■ **Records for the exercise**
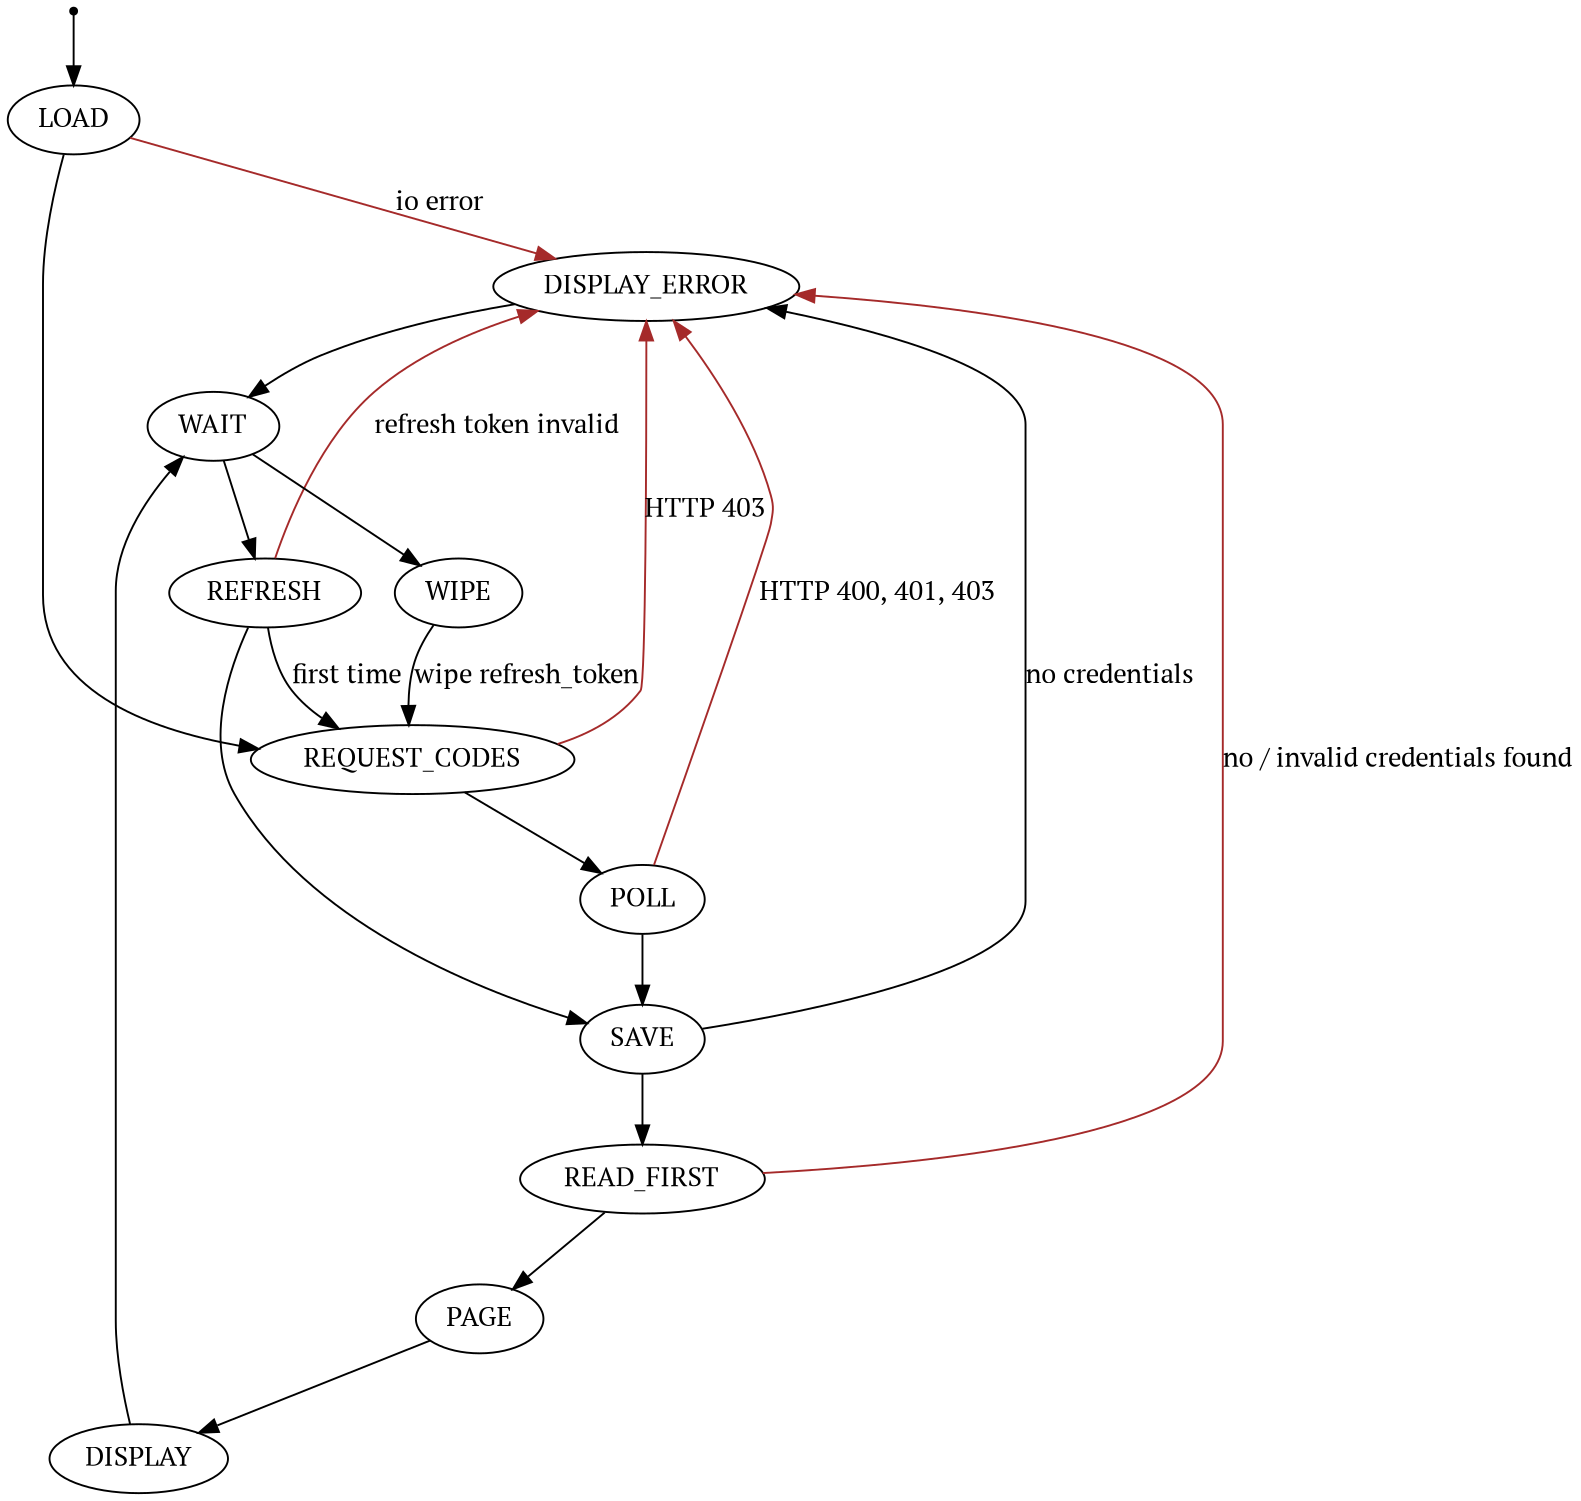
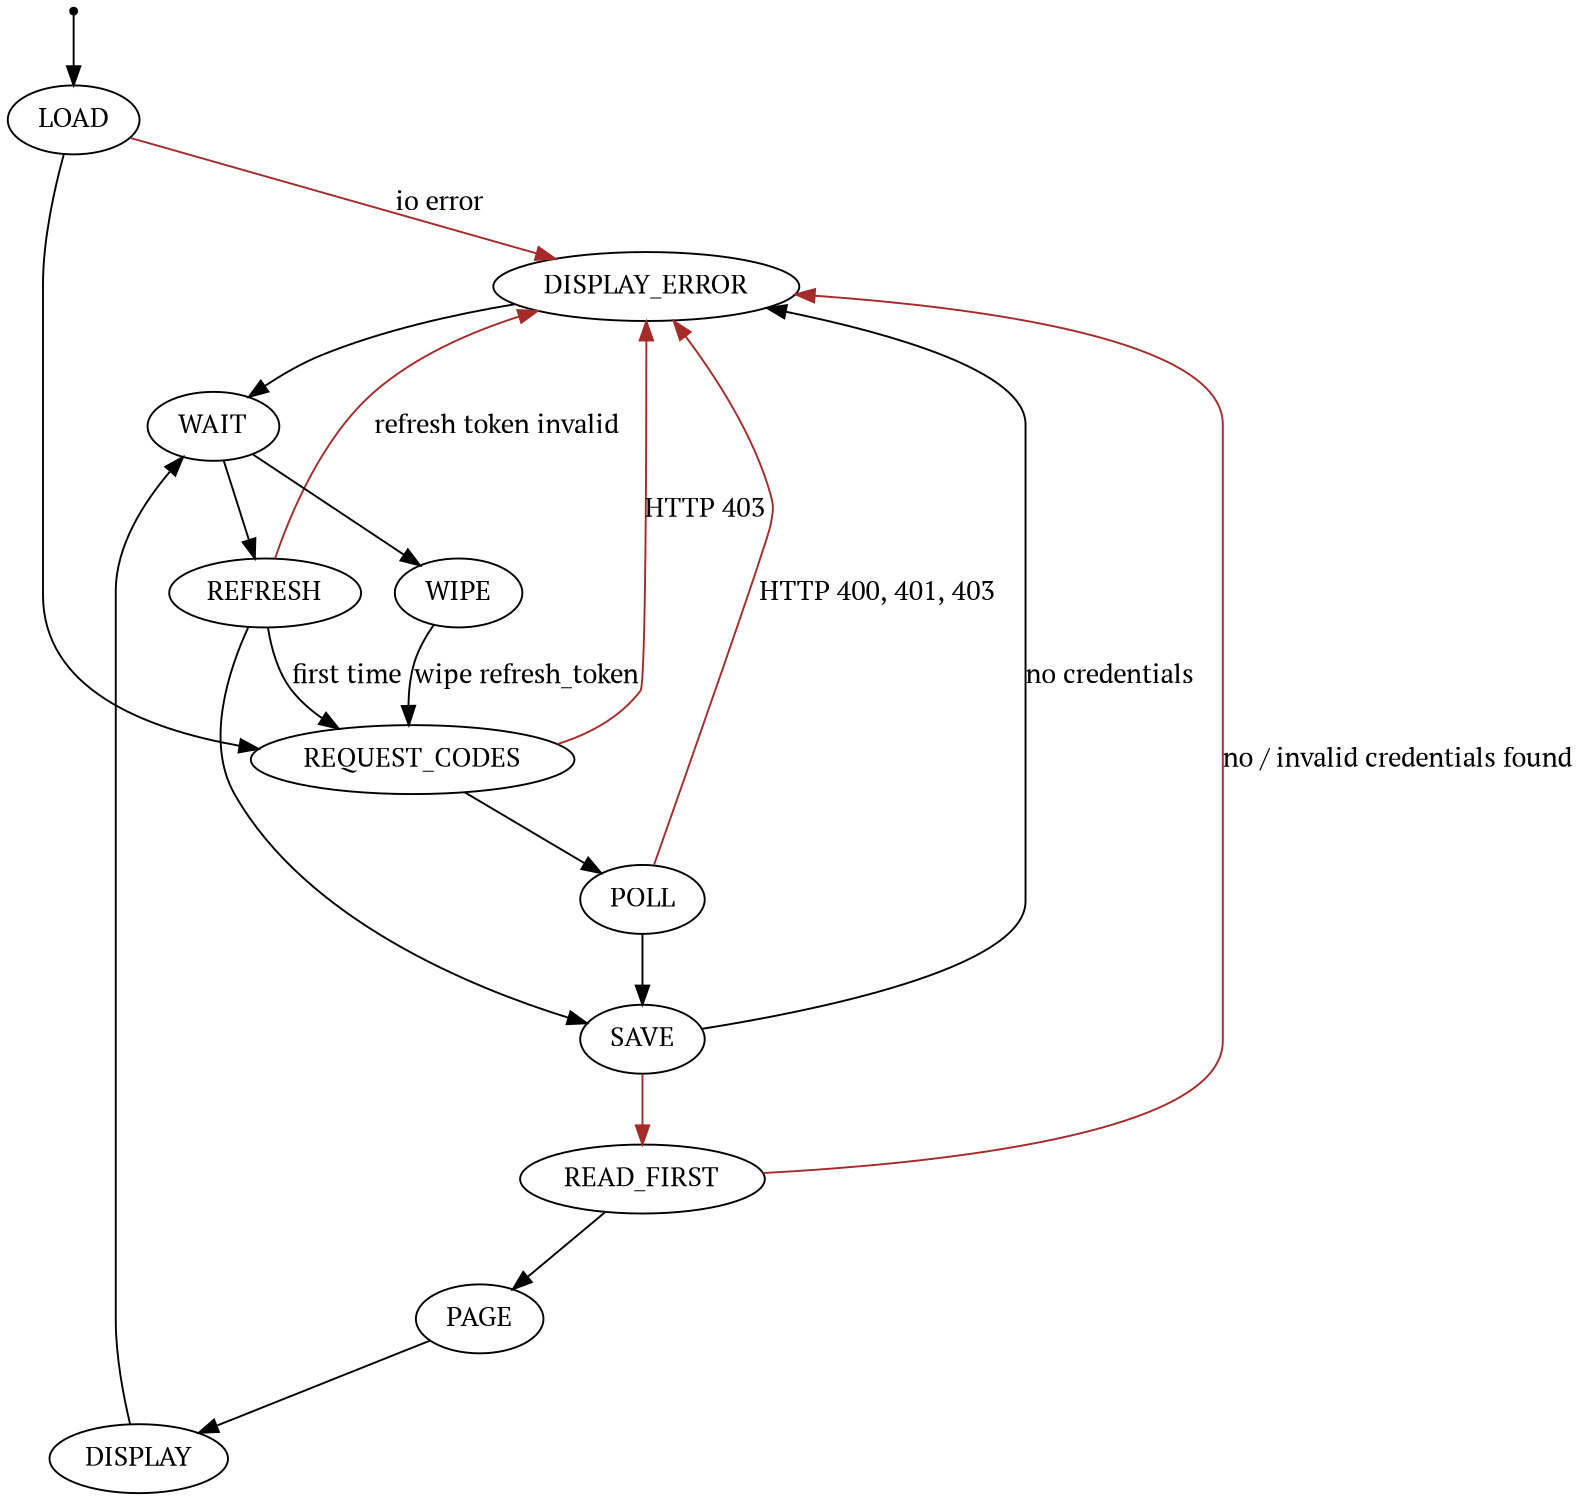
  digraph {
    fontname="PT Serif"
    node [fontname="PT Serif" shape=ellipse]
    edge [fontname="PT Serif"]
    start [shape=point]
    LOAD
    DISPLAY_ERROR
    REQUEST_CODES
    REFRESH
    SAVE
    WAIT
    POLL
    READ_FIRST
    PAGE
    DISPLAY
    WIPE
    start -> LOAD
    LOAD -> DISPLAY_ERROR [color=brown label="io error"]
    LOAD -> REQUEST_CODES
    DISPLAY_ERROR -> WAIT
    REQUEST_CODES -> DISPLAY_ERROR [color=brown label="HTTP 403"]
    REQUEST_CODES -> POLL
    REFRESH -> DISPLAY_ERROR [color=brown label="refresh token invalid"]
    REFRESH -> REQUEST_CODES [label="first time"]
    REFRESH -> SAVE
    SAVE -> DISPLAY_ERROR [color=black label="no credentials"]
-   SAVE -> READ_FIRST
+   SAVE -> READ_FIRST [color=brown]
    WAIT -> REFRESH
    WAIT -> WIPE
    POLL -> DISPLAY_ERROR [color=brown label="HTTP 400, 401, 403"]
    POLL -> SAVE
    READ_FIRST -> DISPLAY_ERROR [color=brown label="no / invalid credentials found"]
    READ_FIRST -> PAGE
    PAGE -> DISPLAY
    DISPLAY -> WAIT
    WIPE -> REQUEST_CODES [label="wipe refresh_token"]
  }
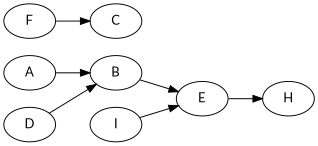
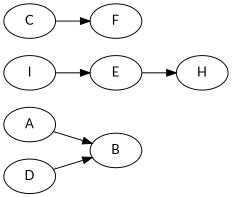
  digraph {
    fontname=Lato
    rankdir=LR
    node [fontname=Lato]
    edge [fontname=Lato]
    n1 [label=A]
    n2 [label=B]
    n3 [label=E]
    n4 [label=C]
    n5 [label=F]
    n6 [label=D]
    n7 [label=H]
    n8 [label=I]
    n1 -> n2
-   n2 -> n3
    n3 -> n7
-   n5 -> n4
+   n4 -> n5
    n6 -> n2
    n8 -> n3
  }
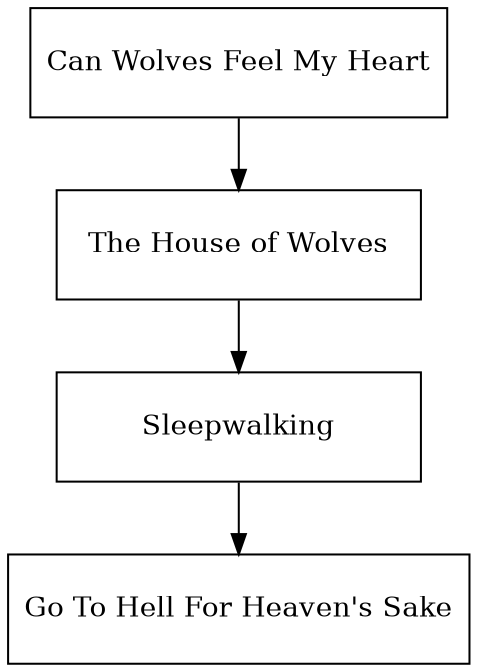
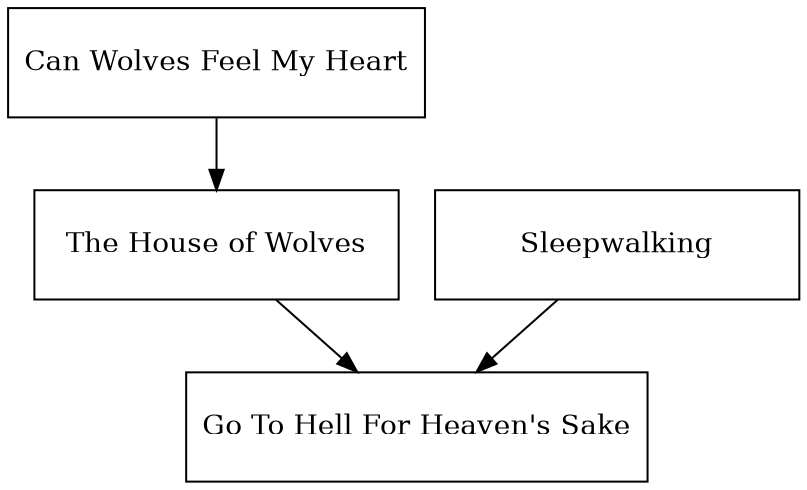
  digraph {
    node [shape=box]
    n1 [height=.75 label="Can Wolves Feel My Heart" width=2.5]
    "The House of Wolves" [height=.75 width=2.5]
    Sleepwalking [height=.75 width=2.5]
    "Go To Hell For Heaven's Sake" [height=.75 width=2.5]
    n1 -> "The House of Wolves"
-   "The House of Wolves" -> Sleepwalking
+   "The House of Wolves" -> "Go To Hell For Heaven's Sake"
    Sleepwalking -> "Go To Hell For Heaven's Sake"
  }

■ **What is needed**
Return the listing above line for line without any changes, but leave out the pictures.

■ **Full response**
  digraph {
    fontname="PT Serif"
    node [fontname="PT Serif" shape=ellipse]
    edge [fontname="PT Serif"]
    start [shape=point]
    LOAD
    DISPLAY_ERROR
    REQUEST_CODES
    REFRESH
    SAVE
    WAIT
    POLL
    READ_FIRST
    PAGE
    DISPLAY
    WIPE
    start -> LOAD
    LOAD -> DISPLAY_ERROR [color=brown label="io error"]
    LOAD -> REQUEST_CODES
    DISPLAY_ERROR -> WAIT
    REQUEST_CODES -> DISPLAY_ERROR [color=brown label="HTTP 403"]
    REQUEST_CODES -> POLL
    REFRESH -> DISPLAY_ERROR [color=brown label="refresh token invalid"]
    REFRESH -> REQUEST_CODES [label="first time"]
    REFRESH -> SAVE
    SAVE -> DISPLAY_ERROR [color=black label="no credentials"]
-   SAVE -> READ_FIRST
+   SAVE -> READ_FIRST [color=brown]
    WAIT -> REFRESH
    WAIT -> WIPE
    POLL -> DISPLAY_ERROR [color=brown label="HTTP 400, 401, 403"]
    POLL -> SAVE
    READ_FIRST -> DISPLAY_ERROR [color=brown label="no / invalid credentials found"]
    READ_FIRST -> PAGE
    PAGE -> DISPLAY
    DISPLAY -> WAIT
    WIPE -> REQUEST_CODES [label="wipe refresh_token"]
  }
  digraph {
    fontname=Lato
    rankdir=LR
    node [fontname=Lato]
    edge [fontname=Lato]
    n1 [label=A]
    n2 [label=B]
    n3 [label=E]
    n4 [label=C]
    n5 [label=F]
    n6 [label=D]
    n7 [label=H]
    n8 [label=I]
    n1 -> n2
-   n2 -> n3
    n3 -> n7
-   n5 -> n4
+   n4 -> n5
    n6 -> n2
    n8 -> n3
  }
  digraph {
    node [shape=box]
    n1 [height=.75 label="Can Wolves Feel My Heart" width=2.5]
    "The House of Wolves" [height=.75 width=2.5]
    Sleepwalking [height=.75 width=2.5]
    "Go To Hell For Heaven's Sake" [height=.75 width=2.5]
    n1 -> "The House of Wolves"
-   "The House of Wolves" -> Sleepwalking
+   "The House of Wolves" -> "Go To Hell For Heaven's Sake"
    Sleepwalking -> "Go To Hell For Heaven's Sake"
  }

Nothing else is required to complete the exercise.